Call it yet another unintended consequence of pervasive government intervention.
On one hand, the US has the highest corporate tax rate in the world:
On the other, the US tax code is such that it not only allows but encourages firms, who have sufficient resources, to find global loopholes such as the "Double Irish With A Dutch Sandwich."
On the third hand, as a result of QE and ZIRP, stock prices have never been higher, which means it has never been a more opportune time for companies to use their record high stock price to acquire targets, which coupled with record cheap debt has led to an M&A bubble unlike any seen previously, with total M&A pace in 2014 set to surpass previous records and with deal consideration paid in stock, at 23%, the highest in, well, ever.
With all these permissive conditions for US corporations to take advantage of the raging M&A bubble, is there any surprise that not a day passes without some US company announcing a "tax-inversion" deal meant to bypass US taxes entirely? Apparently, if you are the government, there is a lot of surprise.
So much so in fact that as WSJ reported last night, the Obama administration itself joined the growing cries over U.S. companies reincorporating overseas for tax purposes, urging lawmakers to pass legislation to limit the moves.
In a letter to leaders of the congressional tax-writing committees, Treasury Secretary Jacob Lew said lawmakers "should enact legislation immediately…to shut down this abuse of our tax system." The letter was reviewed by The Wall Street Journal on Tuesday night.
Just this week, two U.S.-based drug firms— AbbVie Inc. ABBV +0.11% and Mylan Inc. MYL +1.81% —moved ahead with plans for foreign mergers that would allow them to move overseas and reduce their tax rates. They would join a growing list of about 50 U.S. firms that have reincorporated overseas through inversion in the last 10 years, most of them since 2008.
The trend appears to have accelerated in recent months, as Congress has come up short in an effort to pass a comprehensive tax-code rewrite that would address corporate concerns and make the U.S. system more business-friendly.
In the meantime, while Congressmen have been calling for a halt to the kind of activity that corporations clearly believe is in their best interest, not all are convinced that the government should meddle yet again in what would clearly be yet another forced capital misallocation:
As more firms are moving to reincorporate in countries with tax advantages, lawmakers remain divided over Washington's response. So far, Republicans as well as some influential Democrats in Congress have favored limiting inversions through a comprehensive overhaul. Some of those lawmakers believe a quick fix could worsen U.S. companies' position.

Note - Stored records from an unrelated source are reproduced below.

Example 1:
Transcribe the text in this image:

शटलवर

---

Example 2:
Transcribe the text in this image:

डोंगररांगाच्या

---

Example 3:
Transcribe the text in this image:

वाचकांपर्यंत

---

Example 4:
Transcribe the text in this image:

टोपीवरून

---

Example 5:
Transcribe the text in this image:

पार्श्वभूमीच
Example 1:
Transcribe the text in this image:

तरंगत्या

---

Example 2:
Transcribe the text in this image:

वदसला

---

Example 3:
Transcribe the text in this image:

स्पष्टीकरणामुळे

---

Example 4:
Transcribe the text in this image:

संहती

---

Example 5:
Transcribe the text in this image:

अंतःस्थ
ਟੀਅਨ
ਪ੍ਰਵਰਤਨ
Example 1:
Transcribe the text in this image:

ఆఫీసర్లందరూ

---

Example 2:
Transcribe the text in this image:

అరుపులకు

"I don't want to be part of legislation that ramps up the competitive disadvantage of being a U.S.-based company or makes U.S.-based companies more attractive targets for foreign takeovers," Sen. Orrin Hatch of Utah, the top Republican on the Senate Finance Committee, said in a recent statement.

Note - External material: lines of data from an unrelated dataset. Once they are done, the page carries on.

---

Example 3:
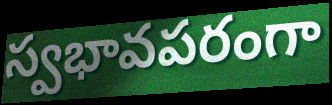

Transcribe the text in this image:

స్వభావపరంగా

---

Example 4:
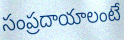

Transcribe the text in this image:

సంప్రదాయాలంటే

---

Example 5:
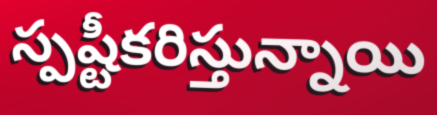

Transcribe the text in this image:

స్పష్టీకరిస్తున్నాయి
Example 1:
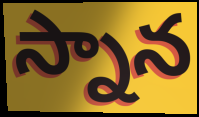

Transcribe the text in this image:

స్నాన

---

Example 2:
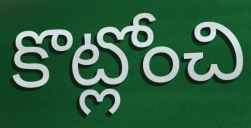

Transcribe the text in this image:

కొట్లోంచి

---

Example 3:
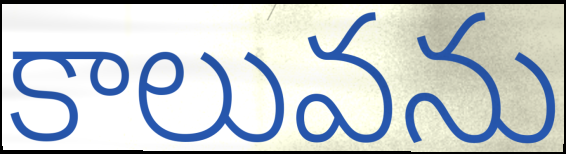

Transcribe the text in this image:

కాలువను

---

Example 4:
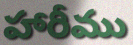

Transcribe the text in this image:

హారీము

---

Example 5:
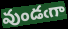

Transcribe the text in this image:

వుండఁగా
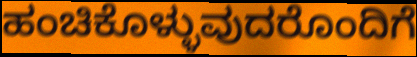
ಹಂಚಿಕೊಳ್ಳುವುದರೊಂದಿಗೆ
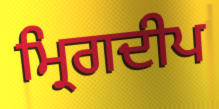
ਮ੍ਰਿਗਦੀਪ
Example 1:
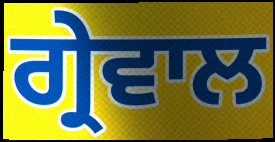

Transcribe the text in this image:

ਗ੍ਰੇਵਾਲ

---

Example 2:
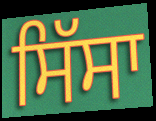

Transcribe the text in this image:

ਸਿੱਸਾ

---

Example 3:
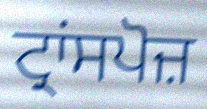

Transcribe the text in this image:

Finance Committee Chairman Ron Wyden (D., Ore.) also hasn't pushed for a quick fix. In a Wall Street Journal op-ed in May, he said that "this loophole must be plugged." But he indicated that he is still hopeful for a comprehensive tax rewrite that would limit inversions on a retroactive basis.

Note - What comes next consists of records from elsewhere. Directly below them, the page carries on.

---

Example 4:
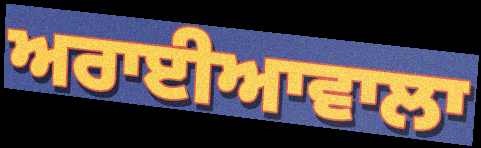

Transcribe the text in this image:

ਅਰਾਈਆਵਾਲਾ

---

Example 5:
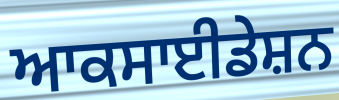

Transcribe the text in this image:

ਆਕਸਾਈਡੇਸ਼ਨ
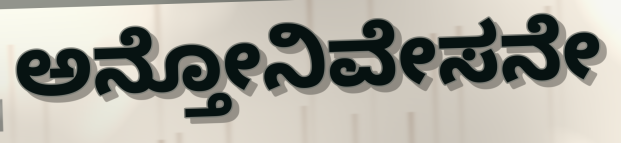
ಅನ್ತೋನಿವೇಸನೇ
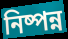
নিষ্পন্ন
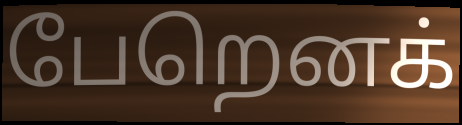
பேறெனக்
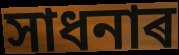
সাধনাৰ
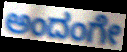
ಅಂದಂಗೇ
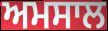
ਅਮਸਾਲ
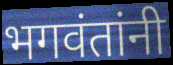
भगवंतांनी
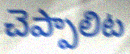
చెప్పాలిట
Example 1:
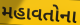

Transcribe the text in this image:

મહાવતોના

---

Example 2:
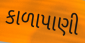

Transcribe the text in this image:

કાળાપાણી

Which brings us to today's topic: this is how the US Treasury Secretary has decided to approach the issue: with a heartfelt appeal to US coroprations to do not what is right for their shareholders but to be, drumroll, be "economically patriotic."
In the Treasury letter, Mr. Lew criticized corporations that move overseas to avoid the relatively high U.S. corporate tax rate, while continuing to operate from U.S. soil and benefiting from U.S. legal protections, infrastructure and basic research.
"What we need as a nation is a new sense of economic patriotism, where we all rise or fall together," Mr. Lew wrote. "We should not be providing support for corporations that seek to shift their profits overseas to avoid paying their fair share of taxes."
To summarize: the US government first allows corporations (or "people" per SCOTUS) to not only inflate their stock to record highs (via a debt funded, stock buyback scramble facilitated by the Fed's ZIRP bubble), the same companies then engage in the only logical activity that makes sense for the bottom line, one which leaves no tax payments for the US whatsoever, and then the US hopes corporations will show some "economic patriotism." In other words, shame them into adding even more capital misallocation on top what is already the worst case of central-planning since the fall of the USSR. Add this to the "less cynicism, more hope" recent appeal by Obama, and at this rate US GDP will explode courtesy of soaring healthcare fees as everyone ends up in psychotherapy from the resulting cognitive bias of doing the one thing the US government allows, permits and encourages, the very same thing that the same government subsequently shames everyone into having done in the first place!